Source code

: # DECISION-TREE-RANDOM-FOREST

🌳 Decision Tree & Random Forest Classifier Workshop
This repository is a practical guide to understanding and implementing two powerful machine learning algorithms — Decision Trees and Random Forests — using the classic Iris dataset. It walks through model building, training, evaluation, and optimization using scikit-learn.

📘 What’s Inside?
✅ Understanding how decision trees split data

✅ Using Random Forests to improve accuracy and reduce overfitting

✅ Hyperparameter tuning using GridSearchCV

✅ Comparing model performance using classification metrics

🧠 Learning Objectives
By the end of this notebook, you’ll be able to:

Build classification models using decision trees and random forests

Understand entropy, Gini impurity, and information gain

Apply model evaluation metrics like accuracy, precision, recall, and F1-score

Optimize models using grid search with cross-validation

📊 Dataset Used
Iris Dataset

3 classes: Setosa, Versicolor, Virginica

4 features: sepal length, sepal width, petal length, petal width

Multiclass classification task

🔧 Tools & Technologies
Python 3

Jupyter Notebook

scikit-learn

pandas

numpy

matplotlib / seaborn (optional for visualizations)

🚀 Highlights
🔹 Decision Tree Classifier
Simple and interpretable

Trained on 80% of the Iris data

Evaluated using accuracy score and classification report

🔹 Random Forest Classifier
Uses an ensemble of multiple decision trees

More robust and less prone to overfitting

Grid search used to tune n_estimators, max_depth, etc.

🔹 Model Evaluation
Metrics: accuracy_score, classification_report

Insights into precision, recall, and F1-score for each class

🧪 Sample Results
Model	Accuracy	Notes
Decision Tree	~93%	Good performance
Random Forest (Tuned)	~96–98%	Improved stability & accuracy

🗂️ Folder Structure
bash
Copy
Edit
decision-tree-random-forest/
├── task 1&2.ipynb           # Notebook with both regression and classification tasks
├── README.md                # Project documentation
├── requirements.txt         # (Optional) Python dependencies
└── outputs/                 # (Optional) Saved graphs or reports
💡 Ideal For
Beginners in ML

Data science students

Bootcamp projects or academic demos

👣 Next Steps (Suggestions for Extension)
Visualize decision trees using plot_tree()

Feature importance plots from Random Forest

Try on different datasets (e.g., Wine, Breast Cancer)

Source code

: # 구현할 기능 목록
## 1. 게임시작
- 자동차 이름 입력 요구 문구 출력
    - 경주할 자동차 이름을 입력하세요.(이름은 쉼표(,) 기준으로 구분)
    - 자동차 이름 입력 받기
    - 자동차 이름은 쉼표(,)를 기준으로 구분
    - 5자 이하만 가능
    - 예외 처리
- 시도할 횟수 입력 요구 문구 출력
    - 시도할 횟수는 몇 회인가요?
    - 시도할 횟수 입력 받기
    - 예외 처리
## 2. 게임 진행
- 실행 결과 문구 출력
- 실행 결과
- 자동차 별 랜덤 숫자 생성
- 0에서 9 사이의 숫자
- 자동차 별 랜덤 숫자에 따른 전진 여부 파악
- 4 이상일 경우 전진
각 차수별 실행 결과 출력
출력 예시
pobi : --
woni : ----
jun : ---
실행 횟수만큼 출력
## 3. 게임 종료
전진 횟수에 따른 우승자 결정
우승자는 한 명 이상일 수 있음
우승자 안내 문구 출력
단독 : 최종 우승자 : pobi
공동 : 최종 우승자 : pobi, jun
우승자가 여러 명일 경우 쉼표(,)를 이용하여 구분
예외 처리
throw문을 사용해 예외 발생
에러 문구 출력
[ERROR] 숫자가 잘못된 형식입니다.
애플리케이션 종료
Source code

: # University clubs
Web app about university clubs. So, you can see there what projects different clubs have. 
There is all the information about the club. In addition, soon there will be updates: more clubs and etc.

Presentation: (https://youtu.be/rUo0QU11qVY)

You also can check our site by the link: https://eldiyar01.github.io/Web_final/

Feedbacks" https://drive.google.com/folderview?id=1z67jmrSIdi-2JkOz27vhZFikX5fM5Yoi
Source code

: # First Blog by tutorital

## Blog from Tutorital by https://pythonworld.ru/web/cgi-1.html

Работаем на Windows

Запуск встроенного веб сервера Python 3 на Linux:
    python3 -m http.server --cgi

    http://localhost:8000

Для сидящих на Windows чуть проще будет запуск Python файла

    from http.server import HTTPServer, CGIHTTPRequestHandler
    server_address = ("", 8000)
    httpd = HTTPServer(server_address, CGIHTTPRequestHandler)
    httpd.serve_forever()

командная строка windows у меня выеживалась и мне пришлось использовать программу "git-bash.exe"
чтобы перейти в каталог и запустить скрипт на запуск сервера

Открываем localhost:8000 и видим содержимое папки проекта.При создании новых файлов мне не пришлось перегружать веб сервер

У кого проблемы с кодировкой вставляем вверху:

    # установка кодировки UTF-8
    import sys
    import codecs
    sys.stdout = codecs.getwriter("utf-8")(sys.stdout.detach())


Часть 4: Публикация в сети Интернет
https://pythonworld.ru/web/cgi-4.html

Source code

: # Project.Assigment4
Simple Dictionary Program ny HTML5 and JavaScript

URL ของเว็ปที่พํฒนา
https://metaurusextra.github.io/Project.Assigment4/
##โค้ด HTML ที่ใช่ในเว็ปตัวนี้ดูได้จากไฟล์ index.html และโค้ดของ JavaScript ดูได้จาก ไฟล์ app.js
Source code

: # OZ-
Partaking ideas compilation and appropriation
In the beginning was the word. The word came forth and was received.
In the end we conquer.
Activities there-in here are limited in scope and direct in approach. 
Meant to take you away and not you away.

Try it: Each of the records above is to be reproduced word for word.

Response to the exercise:
Source code

: # DECISION-TREE-RANDOM-FOREST

🌳 Decision Tree & Random Forest Classifier Workshop
This repository is a practical guide to understanding and implementing two powerful machine learning algorithms — Decision Trees and Random Forests — using the classic Iris dataset. It walks through model building, training, evaluation, and optimization using scikit-learn.

📘 What’s Inside?
✅ Understanding how decision trees split data

✅ Using Random Forests to improve accuracy and reduce overfitting

✅ Hyperparameter tuning using GridSearchCV

✅ Comparing model performance using classification metrics

🧠 Learning Objectives
By the end of this notebook, you’ll be able to:

Build classification models using decision trees and random forests

Understand entropy, Gini impurity, and information gain

Apply model evaluation metrics like accuracy, precision, recall, and F1-score

Optimize models using grid search with cross-validation

📊 Dataset Used
Iris Dataset

3 classes: Setosa, Versicolor, Virginica

4 features: sepal length, sepal width, petal length, petal width

Multiclass classification task

🔧 Tools & Technologies
Python 3

Jupyter Notebook

scikit-learn

pandas

numpy

matplotlib / seaborn (optional for visualizations)

🚀 Highlights
🔹 Decision Tree Classifier
Simple and interpretable

Trained on 80% of the Iris data

Evaluated using accuracy score and classification report

🔹 Random Forest Classifier
Uses an ensemble of multiple decision trees

More robust and less prone to overfitting

Grid search used to tune n_estimators, max_depth, etc.

🔹 Model Evaluation
Metrics: accuracy_score, classification_report

Insights into precision, recall, and F1-score for each class

🧪 Sample Results
Model	Accuracy	Notes
Decision Tree	~93%	Good performance
Random Forest (Tuned)	~96–98%	Improved stability & accuracy

🗂️ Folder Structure
bash
Copy
Edit
decision-tree-random-forest/
├── task 1&2.ipynb           # Notebook with both regression and classification tasks
├── README.md                # Project documentation
├── requirements.txt         # (Optional) Python dependencies
└── outputs/                 # (Optional) Saved graphs or reports
💡 Ideal For
Beginners in ML

Data science students

Bootcamp projects or academic demos

👣 Next Steps (Suggestions for Extension)
Visualize decision trees using plot_tree()

Feature importance plots from Random Forest

Try on different datasets (e.g., Wine, Breast Cancer)

Source code

: # 구현할 기능 목록
## 1. 게임시작
- 자동차 이름 입력 요구 문구 출력
    - 경주할 자동차 이름을 입력하세요.(이름은 쉼표(,) 기준으로 구분)
    - 자동차 이름 입력 받기
    - 자동차 이름은 쉼표(,)를 기준으로 구분
    - 5자 이하만 가능
    - 예외 처리
- 시도할 횟수 입력 요구 문구 출력
    - 시도할 횟수는 몇 회인가요?
    - 시도할 횟수 입력 받기
    - 예외 처리
## 2. 게임 진행
- 실행 결과 문구 출력
- 실행 결과
- 자동차 별 랜덤 숫자 생성
- 0에서 9 사이의 숫자
- 자동차 별 랜덤 숫자에 따른 전진 여부 파악
- 4 이상일 경우 전진
각 차수별 실행 결과 출력
출력 예시
pobi : --
woni : ----
jun : ---
실행 횟수만큼 출력
## 3. 게임 종료
전진 횟수에 따른 우승자 결정
우승자는 한 명 이상일 수 있음
우승자 안내 문구 출력
단독 : 최종 우승자 : pobi
공동 : 최종 우승자 : pobi, jun
우승자가 여러 명일 경우 쉼표(,)를 이용하여 구분
예외 처리
throw문을 사용해 예외 발생
에러 문구 출력
[ERROR] 숫자가 잘못된 형식입니다.
애플리케이션 종료
Source code

: # University clubs
Web app about university clubs. So, you can see there what projects different clubs have. 
There is all the information about the club. In addition, soon there will be updates: more clubs and etc.

Presentation: (https://youtu.be/rUo0QU11qVY)

You also can check our site by the link: https://eldiyar01.github.io/Web_final/

Feedbacks" https://drive.google.com/folderview?id=1z67jmrSIdi-2JkOz27vhZFikX5fM5Yoi
Source code

: # First Blog by tutorital

## Blog from Tutorital by https://pythonworld.ru/web/cgi-1.html

Работаем на Windows

Запуск встроенного веб сервера Python 3 на Linux:
    python3 -m http.server --cgi

    http://localhost:8000

Для сидящих на Windows чуть проще будет запуск Python файла

    from http.server import HTTPServer, CGIHTTPRequestHandler
    server_address = ("", 8000)
    httpd = HTTPServer(server_address, CGIHTTPRequestHandler)
    httpd.serve_forever()

командная строка windows у меня выеживалась и мне пришлось использовать программу "git-bash.exe"
чтобы перейти в каталог и запустить скрипт на запуск сервера

Открываем localhost:8000 и видим содержимое папки проекта.При создании новых файлов мне не пришлось перегружать веб сервер

У кого проблемы с кодировкой вставляем вверху:

    # установка кодировки UTF-8
    import sys
    import codecs
    sys.stdout = codecs.getwriter("utf-8")(sys.stdout.detach())


Часть 4: Публикация в сети Интернет
https://pythonworld.ru/web/cgi-4.html

Source code

: # Project.Assigment4
Simple Dictionary Program ny HTML5 and JavaScript

URL ของเว็ปที่พํฒนา
https://metaurusextra.github.io/Project.Assigment4/
##โค้ด HTML ที่ใช่ในเว็ปตัวนี้ดูได้จากไฟล์ index.html และโค้ดของ JavaScript ดูได้จาก ไฟล์ app.js
Source code

: # OZ-
Partaking ideas compilation and appropriation
In the beginning was the word. The word came forth and was received.
In the end we conquer.
Activities there-in here are limited in scope and direct in approach. 
Meant to take you away and not you away.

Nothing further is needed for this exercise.